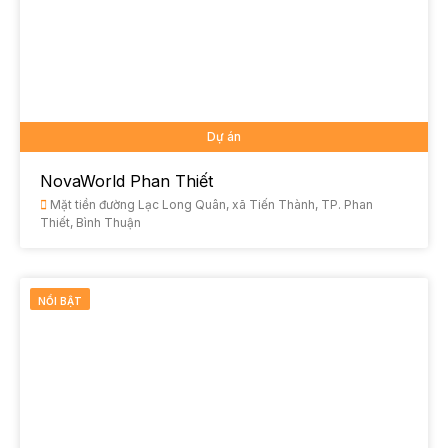
Dự án
NovaWorld Phan Thiết
Mặt tiền đường Lạc Long Quân, xã Tiến Thành, TP. Phan
Thiết, Bình Thuận
NỔI BẬT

# # #

Task goal ▸ Find each line of the entries above that contains "Phan" and copy those lines. Case counts.

Task output ▸
NovaWorld Phan Thiết
Mặt tiền đường Lạc Long Quân, xã Tiến Thành, TP. Phan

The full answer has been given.